Il ne reste debout aujourd’hui que Dominique de Villepin, mais jusque quand ?
La vérité, c’est qu’elle a pris la grosse tête. Elle croit incarner à elle seule la Palestine, alors qu’elle n’en est qu’une voix. Elle oublie que la cause ne se réduit pas à une personne, encore moins à une stratégie électorale à courte vue. La Palestine survivra à ses volte-face. Les Franco-Algériens continueront à défendre Gaza, car c’est dans leur mémoire, dans leur chair, dans leur histoire. Mais ils se détourneront d’elle, car ils n’acceptent pas qu’une figure née de leur soutien se retourne contre eux. Elle découvrira alors le prix de l’effort, le prix de la fidélité, le prix de l’histoire. Car dans les luttes de libération, la loyauté n’est pas un luxe : c’est une colonne vertébrale. Et ceux qui la brisent finissent toujours par perdre le socle sur lequel ils croyaient régner.

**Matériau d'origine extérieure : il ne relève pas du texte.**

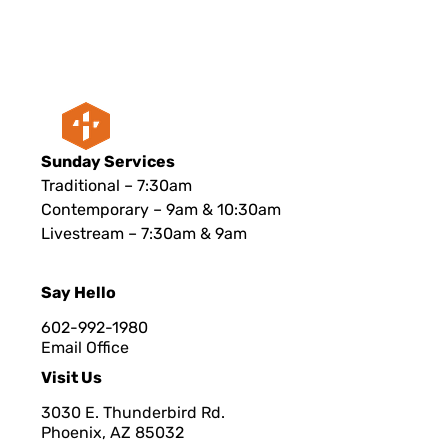
Sunday Services
Traditional – 7:30am
Contemporary – 9am & 10:30am
Livestream – 7:30am & 9am
Say Hello
602-992-1980
Email Office
Visit Us
3030 E. Thunderbird Rd.
Phoenix, AZ 8503
2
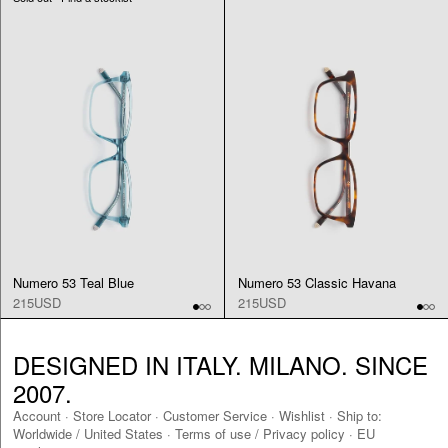
Numero 53 Teal Blue
Numero 53 Classic Havana
215USD
215USD
DESIGNED IN ITALY. MILANO. SINCE
2007.
Account
·
Store Locator
·
Customer Service
·
Wishlist
·
Ship to:
Worldwide
/
United States
·
Terms of use / Privacy policy
·
EU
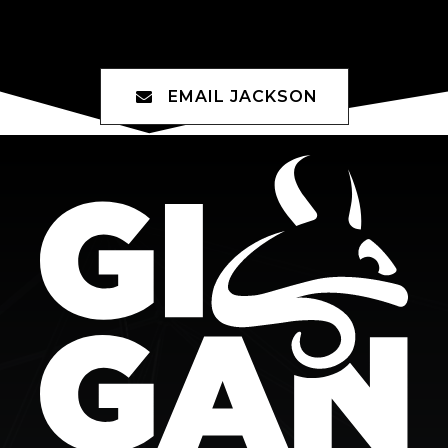
Jackson Avery
EMAIL JACKSON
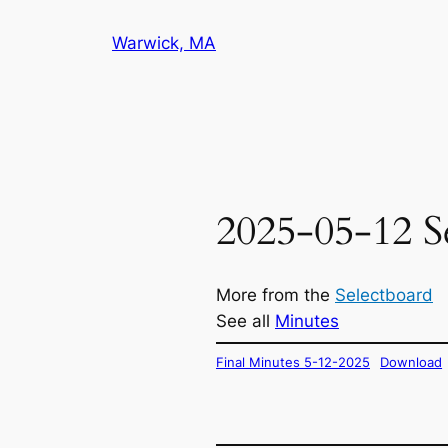
Skip
Warwick, MA
to
content
2025-05-12 S
More from the
Selectboard
See all
Minutes
Final Minutes 5-12-2025
Download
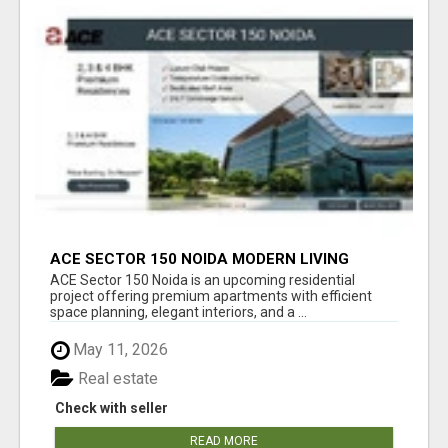
ACE SECTOR 150 NOIDA MODERN LIVING
APARTMENTS
ACE Sector 150 Noida is an upcoming residential
project offering premium apartments with efficient
space planning, elegant interiors, and a ...
May 11, 2026
Real estate
Check with seller
READ MORE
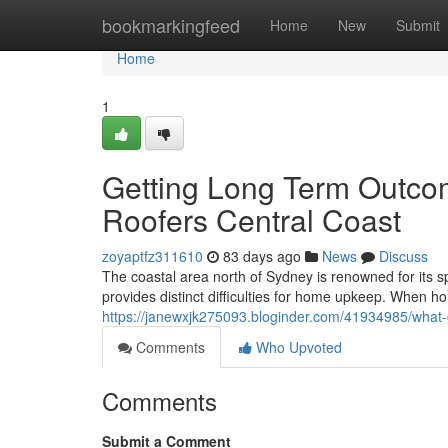
Home
bookmarkingfeed
Home
New
Submit
Home
1
Getting Long Term Outco
Roofers Central Coast
zoyaptfz311610
83 days ago
News
Discuss
The coastal area north of Sydney is renowned for its s
provides distinct difficulties for home upkeep. When h
https://janewxjk275093.bloginder.com/41934985/what-g
Comments
Who Upvoted
Comments
Submit a Comment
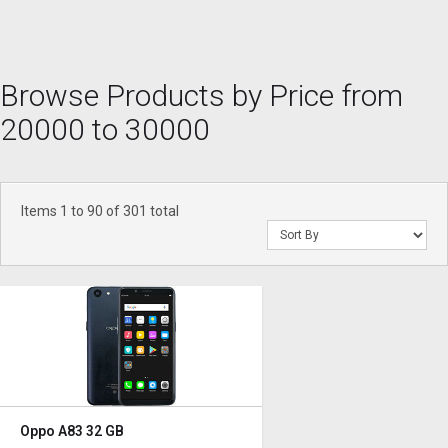
Browse Products by Price from
20000 to 30000
Items 1 to 90 of 301 total
Oppo A83 32 GB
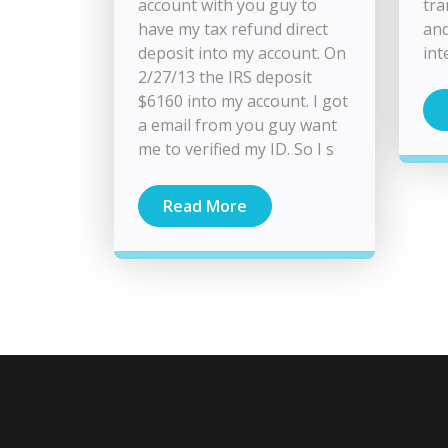
account with you guy to
tra
have my tax refund direct
an
deposit into my account. On
int
2/27/13 the IRS deposit
$6160 into my account. I got
a email from you guy want
me to verified my ID. So I s
Read More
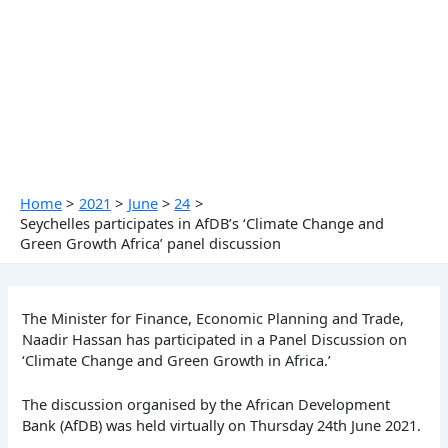
Skip
to
content
Home
2021
June
24
Seychelles participates in AfDB’s ‘Climate Change and
Green Growth Africa’ panel discussion
The Minister for Finance, Economic Planning and Trade,
Naadir Hassan has participated in a Panel Discussion on
‘Climate Change and Green Growth in Africa.’
The discussion organised by the African Development
Bank (AfDB) was held virtually on Thursday 24th June 2021.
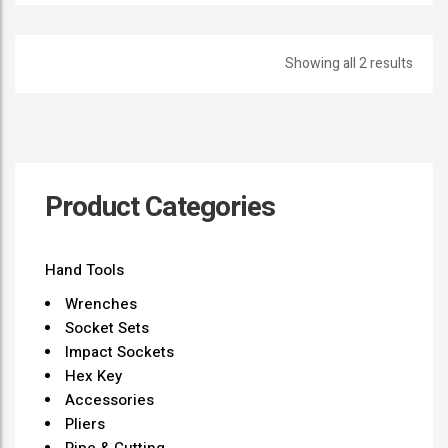
Showing all 2 results
Product Categories
Hand Tools
Wrenches
Socket Sets
Impact Sockets
Hex Key
Accessories
Pliers
Pipe & Cutting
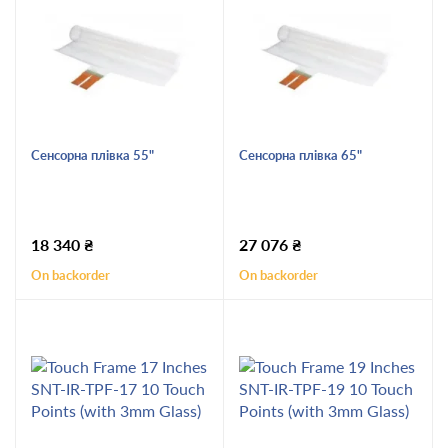
Сенсорна плівка 55"
Сенсорна плівка 65"
18 340
₴
27 076
₴
On backorder
On backorder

Reste alors une question : est-elle mieux, in fine, que ceux qui avant elle ont vendu la cause palestinienne, cette cause-mère de toutes les luttes de décolonisation ? Car si l’on accepte que la colonisation puisse être tolérée entre « frères arabes », pourquoi ne pas souscrire aussi aux thèses israéliennes affirmant que l’État palestinien existe déjà en Jordanie ? La constance apporte le respect. Les calculs électoraux et la soumission aux lobbys n’enseignent qu’une seule leçon : ceux qui retournent leur veste sur une cause juste finiront toujours par être reniés, non seulement par leurs soutiens, mais par l’Histoire. L’Histoire, elle, n’appartient pas à ceux qui calculent, mais à ceux qui tiennent bon.